The Attorney General has no Authority to Impose Monetary Penalties in an Open Records Appeal . We decline Appellant's request that we consider penalties. This office has long recognized that it has no authority to impose monetary penalties for violation of the Act. See, e.g. , OAG 79-380; OAG 80-367; OAG 81-264; 93-ORD-135; 95-ORD-88; 98-ORD-21; 99-ORD-121; 08-ORD-041. The relevant provision of the Act, KRS 61.882(5), provides:

Any person who prevails against any agency in any action in the courts regarding a violation of KRS 61.870 to 61.884 may, upon a finding that the records were willfully withheld in violation of KRS 61.870 to 61.884, be awarded costs, including reasonable attorney's fees, incurred in connection with the legal action. If such person prevails in part, the court may in its discretion award him costs or an appropriate portion thereof. In addition, it shall be within the discretion of the court to award the person an amount not to exceed twenty-five dollars ($ 25) for each day that he was denied the right to inspect or copy said public record. Attorney's fees, costs, and awards under this subsection shall be paid by the agency that the court determines is responsible for the violation.

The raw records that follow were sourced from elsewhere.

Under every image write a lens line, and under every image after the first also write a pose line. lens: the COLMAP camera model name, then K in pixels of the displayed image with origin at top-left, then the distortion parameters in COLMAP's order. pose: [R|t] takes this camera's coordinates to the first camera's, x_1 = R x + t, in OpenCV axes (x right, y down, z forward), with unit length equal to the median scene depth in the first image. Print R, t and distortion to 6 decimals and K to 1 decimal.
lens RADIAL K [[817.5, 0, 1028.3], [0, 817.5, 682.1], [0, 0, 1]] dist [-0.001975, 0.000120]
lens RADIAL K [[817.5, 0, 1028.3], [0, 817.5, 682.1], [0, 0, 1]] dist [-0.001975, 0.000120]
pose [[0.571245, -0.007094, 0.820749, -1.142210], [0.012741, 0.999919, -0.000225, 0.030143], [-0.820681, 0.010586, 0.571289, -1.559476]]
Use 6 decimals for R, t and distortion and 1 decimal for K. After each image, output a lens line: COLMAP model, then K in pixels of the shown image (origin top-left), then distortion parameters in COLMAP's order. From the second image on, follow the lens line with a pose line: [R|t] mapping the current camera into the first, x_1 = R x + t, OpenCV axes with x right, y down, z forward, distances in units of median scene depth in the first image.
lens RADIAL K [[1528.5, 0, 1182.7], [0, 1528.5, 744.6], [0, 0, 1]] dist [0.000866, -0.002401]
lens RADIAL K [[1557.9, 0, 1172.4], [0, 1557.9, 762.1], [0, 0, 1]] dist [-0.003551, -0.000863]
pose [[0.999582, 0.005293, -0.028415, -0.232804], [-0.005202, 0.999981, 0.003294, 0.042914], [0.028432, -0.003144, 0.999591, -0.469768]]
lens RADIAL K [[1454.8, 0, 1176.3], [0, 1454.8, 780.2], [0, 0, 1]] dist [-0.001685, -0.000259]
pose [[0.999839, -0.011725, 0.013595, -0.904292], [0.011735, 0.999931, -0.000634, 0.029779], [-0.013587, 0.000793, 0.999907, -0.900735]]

(Emphasis added.) In construing this provision, this office has observed:

The language of [KRS 61.882(5)] is abundantly clear. Only the courts may impose penalties for denial of inspection of public records. [Citations omitted.] For this reason, the Attorney General's Office has consistently refrain[ed] from opining on whether records were willfully withheld pursuant to KRS 61.882(5).

99-ORD-121, p. 18 (citing OAG 90-58, p. 6). The office thus declines Appellant's request.

A party aggrieved by this decision may appeal it by initiating action in the appropriate circuit court pursuant to KRS 61.880(5) and KRS 61.882. Pursuant to KRS 61.880(3), the Attorney General shall be notified of any action in circuit court, but shall not be named as a party in that action or in any subsequent proceeding.